– Если ты сейчас же не скажешь мне, что с тобой, я уйду! – отшатнувшись от кровати, на которой он сидел, с отчаянием воскликнула она. – Я не верю, что ты так ненавидишь меня, чтобы… чтобы… так со мной!..
– Я тебя ненавижу?! – Феликс поднялся, шагнул к ней. Его руки легли Марии на плечи. – Я тебя люблю больше жизни, Маша! – Он замер. Он молчал очень долго и выговорил наконец: – Единственная моя, родная…
Какой-то страшной тяжестью дались ему эти слова. Но они были – правда. Мария чувствовала это так же, как чувствовала его руки у себя на плечах – шершавые, любовные прикосновения его ладоней, пальцев.
Они стояли обнявшись, сплошь залитые лунным светом.
Потом Феликс убрал руки с ее плеч, отстранился от нее.
– Я скажу, конечно, скажу, – сказал он. – Надо было сразу, чтобы ты вообще к этому мраку не прикасалась. Нельзя женщине к… этому прикасаться.
– К чему – нельзя? Я ничего не понимаю!
– Мария, я не могу быть с тобой, потому что я убил человека.
Его голос звучал с суровой и страшной тоской.
– Но… как? – задохнувшись, выговорила Мария.
Она ожидала чего угодно, только не этого. Феликс – убил человека?! Вот этими руками?..

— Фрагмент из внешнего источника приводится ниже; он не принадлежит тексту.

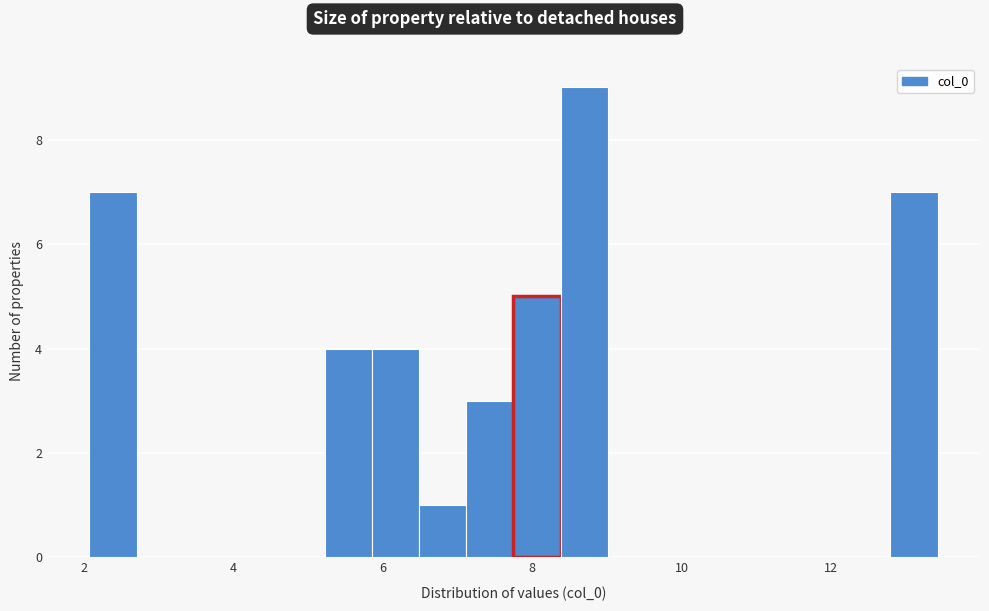

Read against the x-axis, roughly where is the centre of the tallest bar?

8.6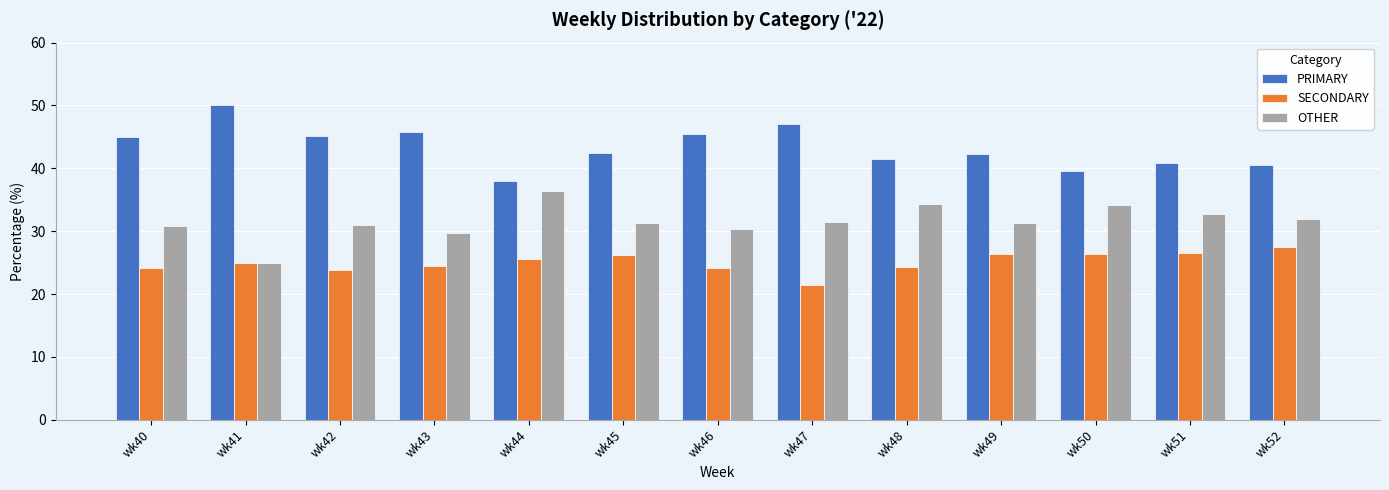

What is the spread (max minus min) of values at wk42?

21.3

Она посмотрела на его огромные руки и содрогнулась. Он заметил это.
– Вот видишь, – невесело усмехнулся он. – Я и сам знал, что женщину от этого должно… От убийцы она должна отшатнуться и с ужасом бежать. Не должно это быть по-другому.
– А ты?
Мария не понимала, что означает ее вопрос.
Но Феликс почему-то понял.
– А мне бежать некуда, – сказал он. – То есть я сбежал, конечно, в Париж, попробовал сбежать. Но от себя не убежишь, такая вот банальность. И жить после того, как убил, тоже нельзя.
Тяжесть его слов повисла между ними, как свинцовый шар.
– Феликс, теперь я прошу тебя: сядь вот здесь и расскажи мне об этом. Как это произошло, и почему это произошло. Расскажи то, что ты можешь мне рассказать.
– Да все я могу тебе рассказать, – сказал он устало. И добавил с горечью: – Чего уж теперь?
– Но почему же ты туда пошел, но зачем?! Это рок какой-то!
Феликс сидел на краю кровати, там, куда ему велела сесть Мария, а она ходила по комнате, то и дело натыкаясь на стулья, на углы кровати, хотя луна сияла по-прежнему и все предметы видны были отчетливо.
– Может быть, и рок, – кивнул Феликс. – Теперь это уже неважно вообще-то.
– Тебе не надо было приезжать в Москву, не надо было совсем!
– Маша, ну всё, всё. Не плачь, прошу тебя. – Феликс взял Марию за руку, притянул ее к себе на колени. – Посиди со мной немножко. Если можешь. – Она села, прижалась к нему. Теперь ее била дрожь, а Феликс был спокоен. Или казался спокойным? – А в Москву я не мог не приехать, – сказал он. – Знаешь, как меня туда тянуло? Там же дом мой был, единственный дом, который у меня вообще был, и забыть я этого не мог. Да и не хотел забывать. Конечно, Леша Вдовиченков к себе меня пустил, в свой дом, я ему за это на всю жизнь благодарен, да что там благодарен – сдох бы я в тринадцать лет при тех своих обстоятельствах, если б не он. Но дом, где ты в детстве счастлив был, это совсем другое, ты же понимаешь.